The Regent granted a licence to Cornelius De Vois, a Dutchman, for nineteen years, to search for gold and silver in any part of Scotland, ‘break the ground, mak sinks and pots therein, and to put labourers thereto,’ as he might think expedient, with assurance of full protection from the government, paying in requital for every hundred ounces of gold or silver which could be purified by washing, eight ounces, and for every hundred of the same which required the more expensive process of a purification by fire, four ounces.—P. C. R.
1567-8.
Stephen Atkinson, who speculated in the gold-mines of Scotland a generation later, gives us[53] some account of Cornelius De Vois, whom he calls a German lapidary, and who, he says, had come to Scotland with recommendations from Queen Elizabeth. According to this somewhat foolish writer, ‘Cornelius went to view the said mountains in Clydesdale and Nydesdale, upon which mountains he got a small taste of small gold. This was a whetstone to sharpen his knife upon; and this natural gold tasted so sweet as the honey-comb in his mouth. And then he consulted with his friends at Edinburgh, and by his persuasions provoked them to adventure with him, shewing them at first the natural gold, which he called the temptable gold, or alluring gold. It was in sterns, and some like unto birds’ eyes and eggs: he compared it unto a woman’s eye, which entiseth her lover into her bosom.’ Cornelius was not inferior to his class in speculative extravagance. He found in his golden dreams a solution for the question regarding the poor. He saw Scotland and England ‘both oppressed with poor people which beg from door to door for want of employment, and no man looketh to it.’ But all these people were to find good and profitable employment if his projects were adopted. We are not accustomed to consider our countrymen inferior in energy and enterprise to the Germans. Yet Cornelius stated, that if he had been able to shew in his own country such indications of mineral wealth as he had found in Scotland, ‘then the whole country would confederate, and not rest till young and old that were able be set to work thereat, and to discover this treasure-house from whence this gold descended; and the people, from ten years old till ten times ten years old, should work thereat: no charges whatsoever should be spared, till mountains and mosses were turned into valleys and dales, but this treasure-house should be discovered.’

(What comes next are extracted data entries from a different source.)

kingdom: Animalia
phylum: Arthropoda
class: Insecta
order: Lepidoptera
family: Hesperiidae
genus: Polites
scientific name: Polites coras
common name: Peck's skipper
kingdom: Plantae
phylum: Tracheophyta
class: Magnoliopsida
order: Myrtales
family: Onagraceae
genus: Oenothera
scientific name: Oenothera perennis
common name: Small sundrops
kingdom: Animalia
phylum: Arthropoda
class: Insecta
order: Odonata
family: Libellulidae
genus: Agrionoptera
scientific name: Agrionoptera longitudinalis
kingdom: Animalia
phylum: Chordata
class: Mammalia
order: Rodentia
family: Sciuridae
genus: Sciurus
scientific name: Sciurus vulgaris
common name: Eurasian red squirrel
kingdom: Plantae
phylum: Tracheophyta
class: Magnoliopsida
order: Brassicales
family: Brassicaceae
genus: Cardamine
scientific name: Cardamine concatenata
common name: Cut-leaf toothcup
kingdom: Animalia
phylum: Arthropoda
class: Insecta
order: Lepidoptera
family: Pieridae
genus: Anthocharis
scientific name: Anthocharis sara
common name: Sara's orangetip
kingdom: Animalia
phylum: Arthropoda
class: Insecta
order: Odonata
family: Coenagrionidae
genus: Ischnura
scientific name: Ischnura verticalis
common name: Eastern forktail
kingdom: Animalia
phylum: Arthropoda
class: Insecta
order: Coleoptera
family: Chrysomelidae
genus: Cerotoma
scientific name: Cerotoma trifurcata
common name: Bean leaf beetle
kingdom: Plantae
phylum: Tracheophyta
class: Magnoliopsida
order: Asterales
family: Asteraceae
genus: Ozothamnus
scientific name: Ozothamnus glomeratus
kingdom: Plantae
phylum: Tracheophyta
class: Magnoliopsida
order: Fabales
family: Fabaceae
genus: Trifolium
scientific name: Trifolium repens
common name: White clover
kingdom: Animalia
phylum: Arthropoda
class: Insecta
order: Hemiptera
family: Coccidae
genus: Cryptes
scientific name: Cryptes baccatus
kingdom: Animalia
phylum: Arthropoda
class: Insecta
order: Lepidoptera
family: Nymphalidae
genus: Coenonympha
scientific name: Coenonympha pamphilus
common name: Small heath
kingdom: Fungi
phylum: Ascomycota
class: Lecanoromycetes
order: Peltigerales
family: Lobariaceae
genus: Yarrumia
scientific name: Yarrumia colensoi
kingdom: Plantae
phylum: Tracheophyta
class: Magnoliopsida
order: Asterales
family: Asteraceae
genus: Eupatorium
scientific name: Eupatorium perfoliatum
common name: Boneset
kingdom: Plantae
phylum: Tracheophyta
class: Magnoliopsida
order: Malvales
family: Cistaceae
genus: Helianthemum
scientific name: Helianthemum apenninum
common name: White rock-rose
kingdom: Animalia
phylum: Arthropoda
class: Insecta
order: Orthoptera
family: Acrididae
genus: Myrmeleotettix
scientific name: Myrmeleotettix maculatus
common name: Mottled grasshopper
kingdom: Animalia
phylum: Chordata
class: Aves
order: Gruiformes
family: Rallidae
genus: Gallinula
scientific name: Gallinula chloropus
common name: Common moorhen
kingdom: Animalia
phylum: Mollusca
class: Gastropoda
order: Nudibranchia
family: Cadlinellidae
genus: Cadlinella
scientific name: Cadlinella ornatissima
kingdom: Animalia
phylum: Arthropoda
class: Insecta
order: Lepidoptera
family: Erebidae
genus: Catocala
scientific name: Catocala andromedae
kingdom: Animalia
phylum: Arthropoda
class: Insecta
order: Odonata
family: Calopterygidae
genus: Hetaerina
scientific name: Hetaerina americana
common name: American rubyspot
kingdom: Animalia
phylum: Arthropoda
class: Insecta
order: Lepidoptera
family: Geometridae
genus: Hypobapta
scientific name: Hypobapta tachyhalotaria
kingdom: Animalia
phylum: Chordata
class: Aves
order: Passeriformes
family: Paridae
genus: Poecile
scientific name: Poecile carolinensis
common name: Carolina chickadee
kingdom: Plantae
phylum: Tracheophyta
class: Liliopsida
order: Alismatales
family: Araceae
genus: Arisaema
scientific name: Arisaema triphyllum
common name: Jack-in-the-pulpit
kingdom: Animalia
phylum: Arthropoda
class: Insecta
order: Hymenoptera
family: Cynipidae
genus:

It appears that Cornelius so far prevailed on the Scots to ‘confederate,’ that they raised a stock of £5000 Scots, equal to about £416 sterling, and worked the mines under royal privileges. According to Atkinson, this adventurer ‘had sixscore men at work in valleys and dales. He employed both lads and lasses, idle men and women, which before went a-begging. He profited by their work, and they lived well and contented.’ They sought for the valuable metal by washing the detritus in the bottoms of the valleys, receiving from their employer a mark sterling for every ounce they realised. So long after as 1619, one John Gibson survived in the village of Crawford to relate how he had gathered gold in these valleys in pieces ‘like birds’ eyes and birds’ eggs,’ the best being found, he said, in Glengaber Water, in Ettrick, which he sold for 6s. 8d. sterling per ounce to the Earl of Morton. Cornelius, within the space of thirty days, sent to the cunyie-house in Edinburgh as much as eight pound-weight of gold, a quantity which would now bring £450 sterling.